### 任务列表
- a) 请依据关于 C++ 继承与多态的文章，用一至三句话说明：为何对象内存模型中只包含类的非静态成员变量？
- b) 请根据关于 C++ 继承与多态的文章，回答以下问题：
(i) 实验环境中所用的 gcc 版本是多少？
(ii) 在"无虚函数的单一继承"一节中，Derived 类的 int d 成员变量的 offset 是多少？
(iii) 在"无虚函数的多重继承"一节中，排在 offset=0 位置的是哪个基类的成员？
- c) 请从关于 C++ 继承与多态的文章的最后一句之后续写该文章。

### 页面摘录
继承与多态

参考：

https://juejin.cn/post/6857057314504081416
https://www.zhihu.com/question/389546003/answer/1194780618
https://www.zhihu.com/question/29251261/answer/1297439131
https://stackoverflow.com/questions/18035293/what-is-early-static-and-late-dynamic-binding-in-c
实验环境：os: centos8.5 / kernel: 4.18.0 / gcc: 8.5.0 / arch: x86-64

1. 概述

多态(polymorphism)是 c++ 支持的 3 大特性之一，通过继承关系，一套虚函数接口(基类)可以拥有许多不同的实现(派生类)

2. 对象内存模型

注意这里展示的是对象的内存模型，一个实例化对象拥有的资源是类中的非静态成员变量，类中的成员函数是所有对象共有的，不属于某个对象，静态成员是整个程序共有的，也不属于某个对象。同样，虚函数表也是所有对象共有的。

2.1 无虚函数的单一继承

如下函数：

class Base {
public:
  ~Base() {}
  void interface() {}
public:
  int b;
};

class Derived : public Base {
public:
  ~Derived() {}
  void interface() {}
public:
  int d;
};

int main() {
  Derived d;
  return 0;
}

使用 clang -Xclang -fdump-record-layouts test.cpp 指令导出对象内存结构如下：

可见，Derived 类通过继承 Base 类，Base 类中被继承的成员变量出现在了 Derived 类的开头(offset 为 0)，Derived 类的 int d 成员变量被排在了 Base 类后面，offset 为 sizeof(int b)。
在 Derived 类对象中，我们可以称继承而来的 Base 类成员变量为 subobject。
需要关注的一点是，即使 Base 类的 int b 成员是一个 private 的，Derived 类也能继承下来，但是没有访问权限。

2.2 无虚函数的多重继承

如下函数：

class Base01 {
public:
  ~Base01() {}
  void interface() {}
public:
  int b01;
};

class Base02 {
public:
  ~Base02() {}
  void interface() {}
public:
  int b02;
};

class Derived : public Base01, public Base02 {
public:
  ~Derived() {}
  void interface() {}
public:
  int d;
};

int main() {
  Derived d;
  return 0;
}

使用 clang -Xclang -fdump-record-layouts test.cpp 指令导出对象内存结构如下：

可见，在 Derived 类对象中，第一个继承的 Base01 类成员排在了 offset=0 的位置，第二个继承的 Base02 类成员排在了 Base01 后面, offset 为 sizeof(int b01)，Derived 类的 int d 成员变量被排在了两个基类后面，offset 为 sizeof(int b01)+sizeof(int b02)。

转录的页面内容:

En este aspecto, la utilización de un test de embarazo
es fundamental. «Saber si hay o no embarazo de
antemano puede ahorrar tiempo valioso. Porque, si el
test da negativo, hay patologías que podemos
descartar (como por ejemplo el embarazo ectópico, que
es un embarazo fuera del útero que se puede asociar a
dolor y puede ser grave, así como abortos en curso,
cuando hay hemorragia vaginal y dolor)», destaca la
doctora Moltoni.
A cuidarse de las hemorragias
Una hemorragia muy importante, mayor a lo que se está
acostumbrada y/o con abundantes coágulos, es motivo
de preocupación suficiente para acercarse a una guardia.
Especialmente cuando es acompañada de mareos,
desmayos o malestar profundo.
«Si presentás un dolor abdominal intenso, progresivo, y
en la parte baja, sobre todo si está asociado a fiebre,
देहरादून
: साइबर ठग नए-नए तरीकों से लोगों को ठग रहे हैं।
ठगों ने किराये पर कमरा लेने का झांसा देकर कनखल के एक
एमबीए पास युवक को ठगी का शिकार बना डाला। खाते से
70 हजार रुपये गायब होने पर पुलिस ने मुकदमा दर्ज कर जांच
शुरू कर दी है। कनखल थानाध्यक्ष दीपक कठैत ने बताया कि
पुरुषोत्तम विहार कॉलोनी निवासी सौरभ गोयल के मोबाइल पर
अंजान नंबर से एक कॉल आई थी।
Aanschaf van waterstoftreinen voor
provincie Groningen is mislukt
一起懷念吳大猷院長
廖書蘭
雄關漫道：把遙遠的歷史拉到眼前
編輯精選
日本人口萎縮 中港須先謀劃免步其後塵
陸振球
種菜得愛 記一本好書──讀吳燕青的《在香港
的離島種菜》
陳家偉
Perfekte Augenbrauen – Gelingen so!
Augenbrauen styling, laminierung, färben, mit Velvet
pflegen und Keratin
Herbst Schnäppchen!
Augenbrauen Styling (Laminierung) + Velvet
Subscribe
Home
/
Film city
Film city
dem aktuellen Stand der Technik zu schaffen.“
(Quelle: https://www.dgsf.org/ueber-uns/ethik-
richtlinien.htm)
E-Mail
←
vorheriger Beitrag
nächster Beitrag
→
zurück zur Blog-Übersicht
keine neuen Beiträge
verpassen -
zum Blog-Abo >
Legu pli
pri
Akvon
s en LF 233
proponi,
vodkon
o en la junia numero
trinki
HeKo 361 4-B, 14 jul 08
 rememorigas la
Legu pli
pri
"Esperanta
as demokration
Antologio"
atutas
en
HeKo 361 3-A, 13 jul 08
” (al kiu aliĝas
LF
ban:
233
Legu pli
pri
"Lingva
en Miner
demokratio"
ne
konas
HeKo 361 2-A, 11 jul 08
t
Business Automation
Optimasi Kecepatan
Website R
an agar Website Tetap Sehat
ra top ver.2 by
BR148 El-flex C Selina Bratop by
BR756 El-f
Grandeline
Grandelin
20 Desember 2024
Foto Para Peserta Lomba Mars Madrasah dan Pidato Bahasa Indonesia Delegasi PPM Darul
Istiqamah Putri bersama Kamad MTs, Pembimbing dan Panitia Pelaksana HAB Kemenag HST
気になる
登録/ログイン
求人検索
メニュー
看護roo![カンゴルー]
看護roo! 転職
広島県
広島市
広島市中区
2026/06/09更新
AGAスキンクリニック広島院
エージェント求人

### 任务结果
- a) 因为一个实例化对象所拥有的资源仅为类中的非静态成员变量。成员函数为所有对象共有，静态成员为整个程序共有，二者均不属于某个对象。虚函数表同样为所有对象共有。

- b)
(i) 8.5.0
(ii) sizeof(int b)
(iii) 第一个继承的 Base01 类的成员

- c)
即多重继承类似单一继承，多个 subobject 紧挨着从派生类的起始地址开始放置。

2.3 有虚函数的单一继承

如下函数：

class Base {
public:
  virtual ~Base() {}
  virtual void interface() {}
public:
  int b;
};

class Derived : public Base {
public:
  ~Derived() {}
  void interface() override {}
public:
  int d;
};

int main() {
  Derived d;
  return 0;
}

使用 clang -Xclang -fdump-record-layouts test.cpp 指令导出对象内存结构如下：

可见，在基类和派生类对象中，int b 的 offset 从 0 变为了 8，这 8 个字节被 Base vtable pointer 指针占据。这既是虚函数表指针，基类和派生类各一个，分别指向不同的虚函数表。

2.4 有虚函数的多重继承

如下函数：

class Base01 {
public:
  virtual ~Base01() {}
  virtual void interface() {}
public:
  int b01;
};

class Base02 {
public:
  virtual ~Base02() {}
  virtual void interface() {}
public:
  int b02;
};

class Derived : public Base01, public Base02 {
public:
  ~Derived() {}
  void interface() override {}
public:
  int d;
};

int main() {
  Derived d;
  return 0;
}

使用 clang -Xclang -fdump-record-layouts test.cpp 指令导出对象内存结构如下：

可见，因为 Derived 类继承的两个基类都有虚函数，所以 Derived 类拥有两个虚函数表指针。

3. 虚函数表结构

一个可执行程序的生成分为预处理、编译、汇编、连接 4 个阶段，虚函数表在编译阶段生成，一般存储在只读数据段(.rodata)中。
在单一继承中，每个类对应一个虚函数表(含虚函数的继承)，每个实例化的对象拥有一个由编译器安插的虚函数表指针，即类的不同实例化对象的虚函数表指针指向同一个虚函数表。
在多重继承中，无论有多少个含虚函数的基类，每个类也只对应一个虚函数表。但是，在实例化对象中，编译器会安插多个虚函数表指针，指针指向表的不同位置。
在前面讨论的类对象内存模型中，是没有虚函数表的，因为虚函数表不属于某个对象，本节主要来看看虚函数表的结构。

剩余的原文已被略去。